A new white paper, “SADC Regional Payments Interoperability – exploring the value of mutual digital infrastructure to drive more formalised, accessible and inclusive payments in the region”, by BankservAfrica together with Cenfri, explores the region’s cross-border payments landscape.
Examining the different use cases, this paper also highlights the barriers to growth and elaborates on how a regional payment solution could work for the good of all.
“With exciting innovations and new product launches, payments is an exciting space in the region. However, these fall short of the one critical need: broad-based and all-to-all interoperability. The ability for money to flow from wallets to bank accounts inexpensively enhances inclusivity, reduces pain points and can encourage the move from cash and informal money send.
“Achieving this is key to solving the cross-border payments dilemma in the SADC,” explains Ruhling Herbst, executive head: Africa Business Development at BankservAfrica.
The other chief concerns and opportunities centre around the current market and consumer dynamics: the considerable lower-value person-to-person (P2P), person-to-business (P2B) and business-to-business (B2B) flow into the region brings the opportunity for providers to scale their offerings and to tackle the challenges arising from the emergence of fintechs.
On a consumer level, the preference for cash remains high as most cross-border transactions take place informally. There’s also the issue of commercial, regulatory, infrastructure and consumer barriers, ranging from agent costs to liquidity management, foreign-exchange costs and limited data availability, that will need addressing in the first, middle and last mile.
A key finding from the report is that service providers need to be empowered to offer low-cost, high-quality cross-border payment services.
Since 2021, the Transactions Cleared on an Immediate Basis (TCIB) payment scheme, managed and operated by BankservAfrica, has been live. Owned and supported by regulators, central banks and established financial institutions in the region, TCIB has been developed as a solution for cross-border challenges.

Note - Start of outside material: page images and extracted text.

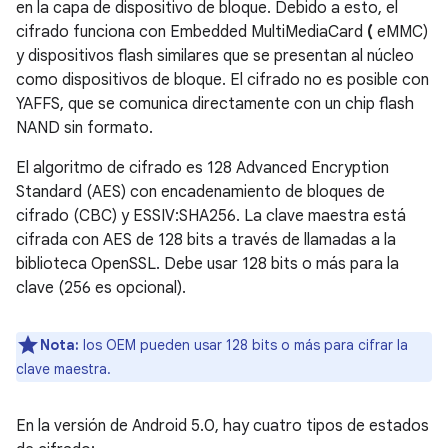
en la capa de dispositivo de bloque. Debido a esto, el
cifrado funciona con Embedded MultiMediaCard
(
eMMC)
y dispositivos flash similares que se presentan al núcleo
como dispositivos de bloque. El cifrado no es posible con
YAFFS, que se comunica directamente con un chip flash
NAND sin formato.
El algoritmo de cifrado es 128 Advanced Encryption
Standard (AES) con encadenamiento de bloques de
cifrado (CBC) y ESSIV:SHA256. La clave maestra está
cifrada con AES de 128 bits a través de llamadas a la
biblioteca OpenSSL. Debe usar 128 bits o más para la
clave (256 es opcional).
Nota:
los OEM pueden usar 128 bits o más para cifrar la
clave maestra.
En la versión de Android 5.0, hay cuatro tipos de estados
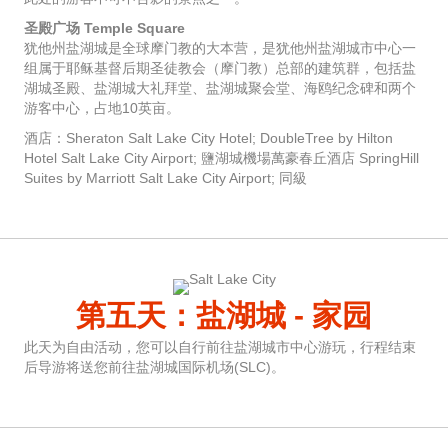
圣殿广场 Temple Square
犹他州盐湖城是全球摩门教的大本营，是犹他州盐湖城市中心一
组属于耶稣基督后期圣徒教会（摩门教）总部的建筑群，包括盐
湖城圣殿、盐湖城大礼拜堂、盐湖城聚会堂、海鸥纪念碑和两个
游客中心，占地10英亩。
酒店：Sheraton Salt Lake City Hotel; DoubleTree by Hilton
Hotel Salt Lake City Airport; 鹽湖城機場萬豪春丘酒店 SpringHill
Suites by Marriott Salt Lake City Airport; 同級
第五天：盐湖城 - 家园
此天为自由活动，您可以自行前往盐湖城市中心游玩，行程结束
后导游将送您前往盐湖城国际机场(SLC)。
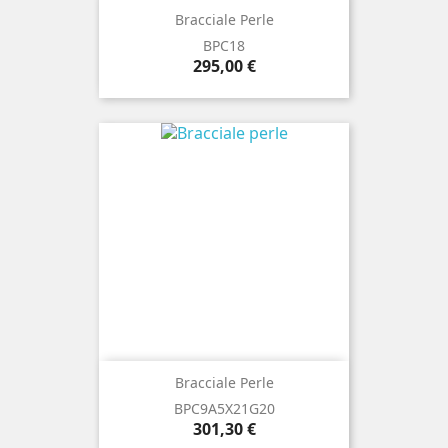
Bracciale Perle
BPC18
Prezzo
295,00 €
Bracciale Perle
BPC9A5X21G20
Prezzo
301,30 €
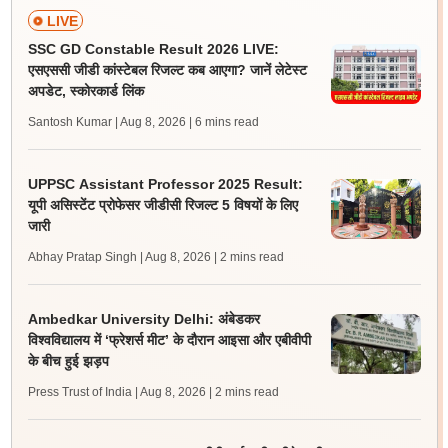
LIVE
SSC GD Constable Result 2026 LIVE:
एसएससी जीडी कांस्टेबल रिजल्ट कब आएगा? जानें लेटेस्ट
अपडेट, स्कोरकार्ड लिंक
Santosh Kumar | Aug 8, 2026
| 6 mins read
UPPSC Assistant Professor 2025 Result:
यूपी असिस्टेंट प्रोफेसर जीडीसी रिजल्ट 5 विषयों के लिए
जारी
Abhay Pratap Singh | Aug 8, 2026
| 2 mins read
Ambedkar University Delhi: अंबेडकर
विश्वविद्यालय में ‘फ्रेशर्स मीट’ के दौरान आइसा और एबीवीपी
के बीच हुई झड़प
Press Trust of India | Aug 8, 2026
| 2 mins read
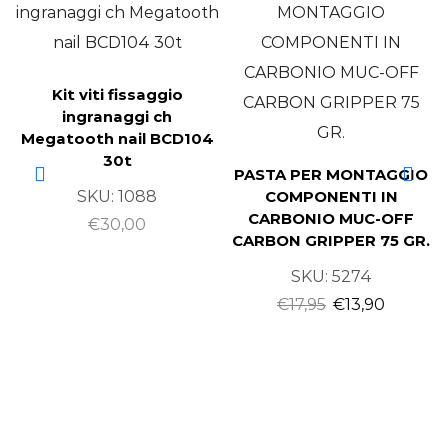
Kit viti fissaggio
ingranaggi ch
Megatooth nail BCD104
30t
PASTA PER MONTAGGIO
SKU:
1088
COMPONENTI IN
CARBONIO MUC-OFF
€
30,00
CARBON GRIPPER 75 GR.
SKU:
5274
€
17,95
€
13,90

“From our research we find that reliable cross-border fast retail payments are critical to drive sustainable and inclusive local economies and communities.
Regional scale is vitally important if accessibility and affordability barriers are to be overcome. The cross-border terrain is very complex if we tackle it individually, but it is so much more achievable if we face it together as a regional scheme,” say Barry Cooper, technical director at Cenfri.
Having gained the support of key bank and non-bank participants across the region in the past 18 months, this valuable, instant digital-payments infrastructure is well-positioned to facilitate the movement of remittances inexpensively between authorised financial service providers in the region, and to activate the growing network of regulated payment service providers.
“Ensuring broad use of cross-border retail payments so that everyone can access these will depend on creating a network of different payment service providers. Through this, broad-based interoperability can be achieved, and collaboration between key cross-border payment providers will strengthen.
"As a solution for Africa, by Africa, we believe the TCIB payments scheme, as a centralised platform featuring cutting- edge technology and growing levels of support can make this happen,” ends Herbst.